If granted his trade wish, Dunkley will sign a long-term deal with Brisbane that Beveridge indicated the Bulldogs could not match.
The 25-year-old, who averaged 25.4 disposals and 4.4 clearances a game this season, will leave a big hole in the Dogs’ engine room.
“He’s extremely well respected by everyone within our football club and obviously it’s a real shame,” Beveridge said.
“I describe Josh as the glue in our team. He does all the hard team things unconditionally and we’re going to need more of that from his teammates, or former teammates, next year.
“He’s a real diamond that we discovered and pinched from under Sydney’s nose all those years ago.
“It’s difficult to come up and match market value when you’ve got to spread the financial load across your whole group.
“That’s part of it, but Josh has also made a life decision on where he sees his future and where he’s going to live and what it means to him at this point in time, and we respect that.”
Beveridge and Dunkley struck a deal weeks ago that the midfielder would “see it through” with the Bulldogs until their best-and-fairest night, regardless of what decision he made on his future.
The coach said the two parties had invested too much into each other over the years for the relationship to end badly.
“Let’s get the elephant in the room out of the way, I said to Josh many weeks ago that whatever happens, whatever your decision may be, you’ve got to see it through with us,” Beveridge said.

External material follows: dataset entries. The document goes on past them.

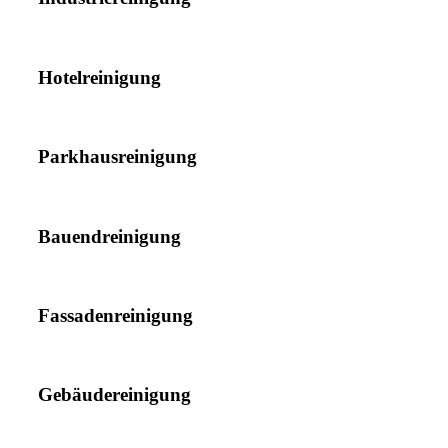
Hotelreinigung
Parkhausreinigung
Bauendreinigung
Fassadenreinigung
Gebäudereinigung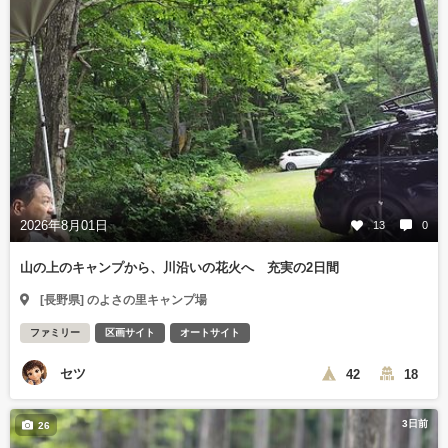
2026年8月01日
13
0
山の上のキャンプから、川沿いの花火へ 充実の2日間
[長野県] のよさの里キャンプ場
ファミリー
区画サイト
オートサイト
セツ
42
18
3日前
26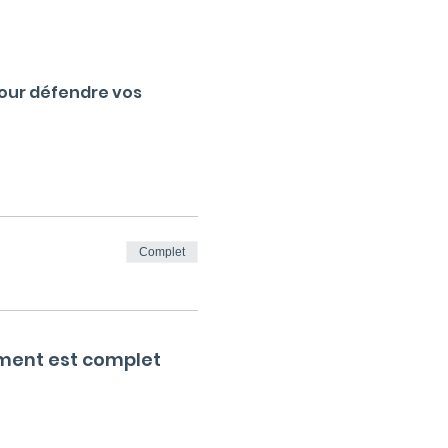
pour défendre vos 
Complet
ment est complet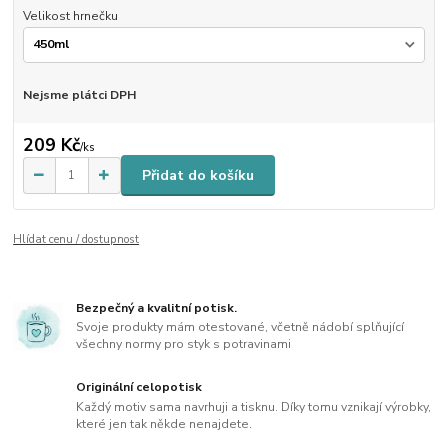
Velikost hrnečku
Nejsme plátci DPH
209 Kč
/
ks
Přidat do košíku
Hlídat cenu / dostupnost
Bezpečný a kvalitní potisk.
Svoje produkty mám otestované, včetně nádobí splňující
všechny normy pro styk s potravinami
Originální celopotisk
Každý motiv sama navrhuji a tisknu. Díky tomu vznikají výrobky,
které jen tak někde nenajdete.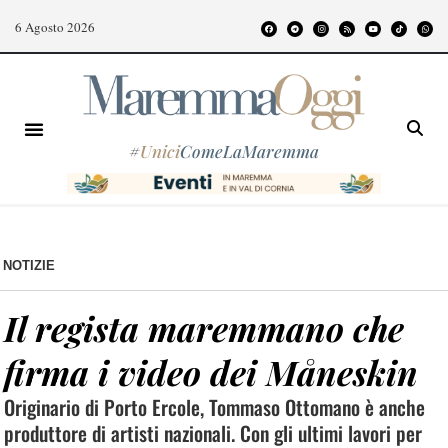
6 Agosto 2026
#
Unici
ComeLaMaremma
NOTIZIE
Il regista maremmano che
firma i video dei Måneskin
Originario di Porto Ercole, Tommaso Ottomano è anche
produttore di artisti nazionali. Con gli ultimi lavori per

“We’ve had a couple of conversations since and the most deflating one one was when he called me to let me know what the decision was.
“Again we had that chat and I reminded him of his conviction and he promised me he’d be here.”
An emotional Dunkley has described his trade decision as a “lifestyle choice” and lauded Beveridge as a “father figure”.
He polled 231 votes to win the best-and-fairest award ahead of fellow midfielder Tom Liberatore (211) and key forward Aaron Naughton (180).
In doing so, Dunkley became the 13th Bulldogs player of more than 1000 in the club’s AFL/VFL history to play in a premiership, reach 100 games and win a best-and-fairest award.
Dunkley was part of the Dogs’ drought-breaking flag in 2016, his debut season.
“I was always going to come tonight,” Dunkley said on receiving the best-and-fairest.
“Bevo touched on not cutting the cord and being here. I’m not that type of person that would never show up to an event like this.
“I owe it to everyone, I’ve tried my absolute heart out for this football club and I hope everyone knows that.
“I’m grateful that I am here to accept the award.”